- 任务说明 -
A) 请将原文中以"尿酸是嘌呤代谢的最终产物"开头的段落改写为简要的要点列表，保留其主要事实。
B) 判断下列陈述是否与原文相符，逐条回答"是"或"否"，并摘引原文中起决定作用的原话：(i) 鲨鱼软骨活性肽在体外表现出XOD抑制活性；(ii) RDP1通过占据XOD与黄嘌呤的结合位点来抑制尿酸的形成；(iii) 大豆肽表现出抗高尿酸血症活性。

- 原文摘录 -

──────

尿酸是嘌呤代谢的最终产物，体内XOD活性升高通常与尿酸水平呈正相关。研究表明，尿酸还可以与体内O2-、H2O2和OH-反应，从而引起氧化应激和肾功能受损[67]。现有的降尿酸药物会引起诸多不良反应，因此，开发新型安全高效的替代品具有积极意义。大量研究表明，活性肽具有较好的体外抑制XOD活性，近年来食源性活性肽降尿酸作用及其体内作用机制的研究也越来越受关注。Itsuki等[59]采用体积分数75%的乙醇溶液萃取分离鲨鱼软骨蛋白水解消化液中的活性肽，灌胃活性肽28 d后，发现鲨鱼软骨活性肽能显著降低高尿酸血症大鼠的血尿酸水平，且具有剂量依赖性。活性肽显著降低了血清中XOD的活性，尽管该活性肽在体外未表现出XOD抑制活性。说明活性肽进入体内后，在消化、吸收和代谢的过程中可能被转化为具有XOD抑制活性的小肽。Liu Yang等[68]通过动物实验及体外XOD抑制实验研究金枪鱼蛋白水解物（tuna protein hydrolysate，TPH）及其美拉德反应产物（TPH-M）和胃肠道消化产物（TPH-D）3 种样品的抗高尿酸血症活性。在体外XOD抑制活性实验中，TPH和TPH-D的抗高尿酸活没有显著差异，表明经胃肠道消化后TPH的XOD抑制活性不会降低。此外，TPH、TPH-M和TPH-D均可以在体内有效抑制XOD活性并下调XODmRNA的表达，这表明抗高尿酸血症作用的机制与XOD活性及XODmRNA的表达有关。Liu Naixin等[58]从大米提取物中鉴定出一种新型肽RDP1（AAAAGAKAR、785.91 Da），研究证明RDP1（最低有效含量为10 μg/kgmb）能显著降低大鼠血尿酸和肌酐，减轻高尿酸血症性肾病，其通过占据XOD与黄嘌呤的结合位点来抑制尿酸的形成。更有研究发现，鲣鱼肽能显著降低模型鼠的血清尿酸水平（（95.4±27.4）μmol/L），甚至低于别嘌呤醇组（（114.3±53.0）μmol/L），而大豆肽则没有表现出抗高尿酸血症活性[64]。

──────

- 列表内容 -
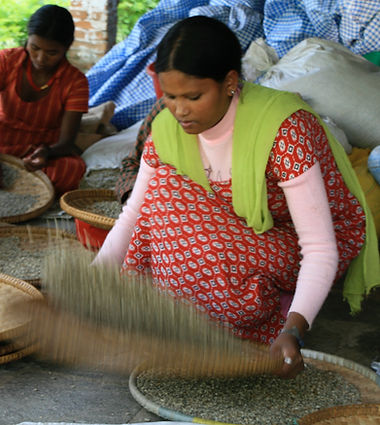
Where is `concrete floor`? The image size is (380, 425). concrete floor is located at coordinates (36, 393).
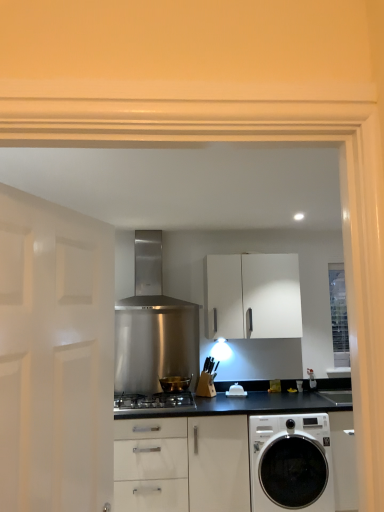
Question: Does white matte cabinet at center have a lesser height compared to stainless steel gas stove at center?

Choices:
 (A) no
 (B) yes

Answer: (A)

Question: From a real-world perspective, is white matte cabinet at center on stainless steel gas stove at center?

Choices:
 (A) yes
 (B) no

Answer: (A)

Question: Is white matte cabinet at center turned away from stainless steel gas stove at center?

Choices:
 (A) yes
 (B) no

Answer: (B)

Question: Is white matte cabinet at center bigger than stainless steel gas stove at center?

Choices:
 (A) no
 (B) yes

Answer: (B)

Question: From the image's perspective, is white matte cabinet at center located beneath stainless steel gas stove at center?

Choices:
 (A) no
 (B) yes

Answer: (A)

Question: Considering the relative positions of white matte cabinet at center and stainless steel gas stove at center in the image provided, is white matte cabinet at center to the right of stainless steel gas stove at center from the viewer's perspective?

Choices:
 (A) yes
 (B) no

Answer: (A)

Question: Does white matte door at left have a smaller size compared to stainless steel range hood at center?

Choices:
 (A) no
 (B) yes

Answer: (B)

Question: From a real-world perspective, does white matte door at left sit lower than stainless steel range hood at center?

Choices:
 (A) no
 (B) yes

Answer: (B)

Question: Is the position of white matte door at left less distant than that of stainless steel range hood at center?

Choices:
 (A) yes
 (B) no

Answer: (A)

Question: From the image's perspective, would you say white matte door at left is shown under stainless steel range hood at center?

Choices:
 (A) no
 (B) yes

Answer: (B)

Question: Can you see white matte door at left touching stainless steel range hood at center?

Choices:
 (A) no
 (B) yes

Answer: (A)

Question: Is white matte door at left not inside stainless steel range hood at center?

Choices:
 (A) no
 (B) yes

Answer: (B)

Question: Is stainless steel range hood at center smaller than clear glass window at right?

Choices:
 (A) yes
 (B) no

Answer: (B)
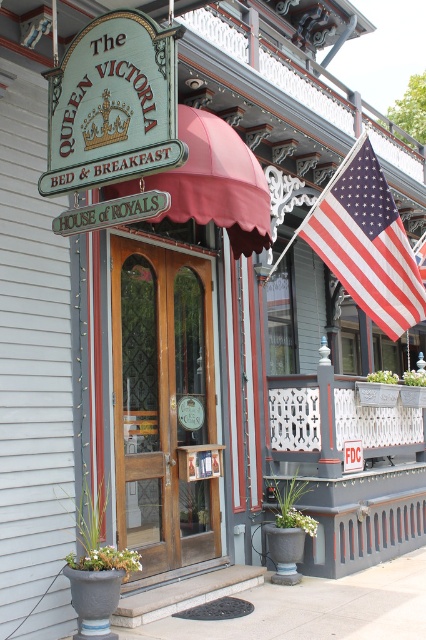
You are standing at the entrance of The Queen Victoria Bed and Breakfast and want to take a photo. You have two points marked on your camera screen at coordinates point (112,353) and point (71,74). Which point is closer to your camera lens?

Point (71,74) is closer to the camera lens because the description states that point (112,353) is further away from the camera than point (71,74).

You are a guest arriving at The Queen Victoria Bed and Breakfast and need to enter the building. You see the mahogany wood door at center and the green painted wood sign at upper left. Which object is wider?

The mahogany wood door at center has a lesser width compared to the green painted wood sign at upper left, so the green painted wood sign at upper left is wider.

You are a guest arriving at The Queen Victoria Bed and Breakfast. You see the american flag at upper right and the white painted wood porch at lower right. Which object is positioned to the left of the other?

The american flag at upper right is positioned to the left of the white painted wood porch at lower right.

──────

- 参考答案 -
A)
- 尿酸是嘌呤代谢的最终产物。XOD活性升高通常与尿酸水平呈正相关。尿酸还可与O2-、H2O2、OH-反应，引起氧化应激和肾功能受损。
- 现有降尿酸药物会引起诸多不良反应，因此需要开发安全高效的替代品。活性肽在体外抑制XOD的效果较好，食源性活性肽的降尿酸作用及其体内机制日益受到关注。
- Itsuki等用体积分数75%的乙醇溶液，从鲨鱼软骨蛋白水解消化液中萃取分离活性肽。灌胃28 d后，该肽显著降低高尿酸血症大鼠的血尿酸水平（具有剂量依赖性），并显著降低血清XOD活性。但该肽在体外未表现出XOD抑制活性，说明它在体内可能被转化为具有XOD抑制活性的小肽。
- Liu Yang等研究了TPH、TPH-M和TPH-D三种样品。体外实验中TPH与TPH-D无显著差异，说明经胃肠道消化后TPH的XOD抑制活性不会降低。三者均能在体内抑制XOD活性，并下调XOD mRNA表达。
- Liu Naixin等从大米提取物中鉴定出肽RDP1（AAAAGAKAR，785.91 Da，最低有效含量10 μg/kgmb）。它能显著降低大鼠血尿酸和肌酐，减轻高尿酸血症性肾病，其机制是占据XOD与黄嘌呤的结合位点。
- 鲣鱼肽使模型鼠血清尿酸降至(95.4±27.4) μmol/L，低于别嘌呤醇组的(114.3±53.0) μmol/L；大豆肽则未表现出抗高尿酸血症活性。

B)
(i) 否。原文："尽管该活性肽在体外未表现出XOD抑制活性"。
(ii) 是。原文："其通过占据XOD与黄嘌呤的结合位点来抑制尿酸的形成"。
(iii) 否。原文："而大豆肽则没有表现出抗高尿酸血症活性"。